Des auteurs comme Cadin et al. (2000), Eby et al. (2003), ou plus récemment Mounier-Kuhn et Knock (2010), mettent l’accent sur l’importance de combiner trois composantes de compétences dans le pilotage d’une carrière. Le savoir-faire (knowing how) correspond aux connaissances et aux capacités acquises qui sont renouvelables et transférables d’une organisation à une autre. Quant aux compétences sociales ou relationnelles (knowing whom), elles font intervenir les relations privilégiées, les réseaux sociaux et les contacts personnels nécessaires pour évoluer. Selon Cadin et al. (2012), « la mise en cohérence de ces ‘knowing’, de façon à constituer un capital de carrière original, importe autant que l’accumulation de savoir-faire » (p. 493). Enfin, les compétences identitaires (knowing why) incorporent les motivations, les valeurs et les intérêts de la personne. Elles favorisent le modelage des activités mises en œuvre tout au long d’une carrière. Ce type de compétences répond au principe des orientations de carrière (Derr, 1986) ou encore des ancres de carrière (Schein, 1987) que nous allons développer dans la section suivante.
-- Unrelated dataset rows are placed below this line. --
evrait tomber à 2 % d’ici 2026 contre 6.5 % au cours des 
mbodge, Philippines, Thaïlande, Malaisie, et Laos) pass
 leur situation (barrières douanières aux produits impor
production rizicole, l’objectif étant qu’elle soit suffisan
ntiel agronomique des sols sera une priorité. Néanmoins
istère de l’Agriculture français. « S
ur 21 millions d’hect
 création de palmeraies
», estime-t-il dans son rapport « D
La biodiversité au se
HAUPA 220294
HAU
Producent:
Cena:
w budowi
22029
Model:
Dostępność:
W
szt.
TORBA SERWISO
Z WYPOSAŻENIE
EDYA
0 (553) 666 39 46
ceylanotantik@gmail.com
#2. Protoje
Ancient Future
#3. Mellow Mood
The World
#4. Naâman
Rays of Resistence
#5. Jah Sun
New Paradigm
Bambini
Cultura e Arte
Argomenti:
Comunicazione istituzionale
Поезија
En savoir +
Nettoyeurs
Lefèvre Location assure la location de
Pour Arthur et al. (1995, p. 11), le paradigme des nouvelles carrières peut promouvoir l’accumulation des compétences essentielles (knowing how, whom et why) en procurant des avantages mutuels aux personnes et aux organisations. Outre ces compétences qui favorisent la gestion individuelle des carrières, Cardinal (1999) ajoute la gestion de soi et l’aptitude à entrer dans des activités proactives. A travers tout cela, l’individu cherche à s’affirmer. Son objectif est de parvenir à une certaine satisfaction psychologique, à des résultats qui soient personnels et en partie indépendants des organisations où il travaille.
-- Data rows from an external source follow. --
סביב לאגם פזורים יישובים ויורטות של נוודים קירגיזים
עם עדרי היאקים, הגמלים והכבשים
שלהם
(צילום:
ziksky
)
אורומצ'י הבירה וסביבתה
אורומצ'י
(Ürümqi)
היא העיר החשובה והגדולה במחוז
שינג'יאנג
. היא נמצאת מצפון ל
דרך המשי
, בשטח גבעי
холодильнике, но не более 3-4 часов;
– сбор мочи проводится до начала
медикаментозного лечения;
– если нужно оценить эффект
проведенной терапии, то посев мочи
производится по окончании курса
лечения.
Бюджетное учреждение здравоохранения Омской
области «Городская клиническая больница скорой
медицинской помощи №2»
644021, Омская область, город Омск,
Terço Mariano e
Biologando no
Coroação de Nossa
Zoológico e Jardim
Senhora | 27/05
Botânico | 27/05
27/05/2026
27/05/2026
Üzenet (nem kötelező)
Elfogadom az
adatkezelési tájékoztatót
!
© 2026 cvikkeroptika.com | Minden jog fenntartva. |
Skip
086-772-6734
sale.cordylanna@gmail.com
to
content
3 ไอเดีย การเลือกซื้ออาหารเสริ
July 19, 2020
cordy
Encadré 2. Salarié self RH et salarié intrapreneur

Une étude du HRM Digital Lab de Telecom Ecole de Management en partenariat avec OpenSourcing et Kantar TNS, sur les pratiques des salariés français, met en évidence le développement des démarches ‘marque employé’ et ‘salarié self RH’13. En utilisant les outils numériques et les récentes TI (moteurs de recherche, bureautique, réseaux sociaux professionnels, applications/ sites d’actualités,…), ce dernier est amené à mettre en œuvre ses propres pratiques RH de maintien, de développement, de revente et de transférabilité de ses compétences.
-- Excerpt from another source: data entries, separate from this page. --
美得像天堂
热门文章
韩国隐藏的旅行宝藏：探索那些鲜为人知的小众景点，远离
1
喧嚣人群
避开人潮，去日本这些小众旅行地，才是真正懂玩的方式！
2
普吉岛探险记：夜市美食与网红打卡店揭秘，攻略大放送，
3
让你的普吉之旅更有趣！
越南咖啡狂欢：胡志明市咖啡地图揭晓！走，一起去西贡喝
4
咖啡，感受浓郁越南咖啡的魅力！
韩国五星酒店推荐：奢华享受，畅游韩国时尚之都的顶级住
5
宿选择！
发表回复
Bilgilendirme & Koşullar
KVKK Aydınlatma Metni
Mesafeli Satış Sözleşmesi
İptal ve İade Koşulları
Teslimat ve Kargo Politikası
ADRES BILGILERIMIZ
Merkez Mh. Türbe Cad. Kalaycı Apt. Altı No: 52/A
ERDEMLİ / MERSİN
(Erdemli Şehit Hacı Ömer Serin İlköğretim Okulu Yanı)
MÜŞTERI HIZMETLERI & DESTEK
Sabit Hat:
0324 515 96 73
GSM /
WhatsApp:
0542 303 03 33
Quant au salarié intrapreneur, c’est celui qui a un comportement d’entrepreneur, de dirigeant dans le cadre de son poste de salarié. C’est celui qui accorde une grande importance à la création et au développement de la valeur ainsi qu’à l’innovation en dépassant les limites de ses fonctions. Le développement de compétences transverses et de sa proactivité représentent alors des atouts indispensables. La nécessité de cerner les différents jeux de pouvoir professionnels et personnels des collègues et des supérieurs renforce également le positionnement du salarié en tant qu’intrapreneur, surtout aux yeux de la direction. Certaines entreprises mettent alors en place des dispositifs pour faciliter l’émergence et le développement de l’intrapreneuriat. Des programmes de relations avec des start-up en externe ou encore des concours d’idées sont donc mis à l’honneur, à l’image du ‘concours interne d’innovation’ chez Essilor et de la ‘communauté d’innovation (PR Chatter)’ chez Pernod Ricard.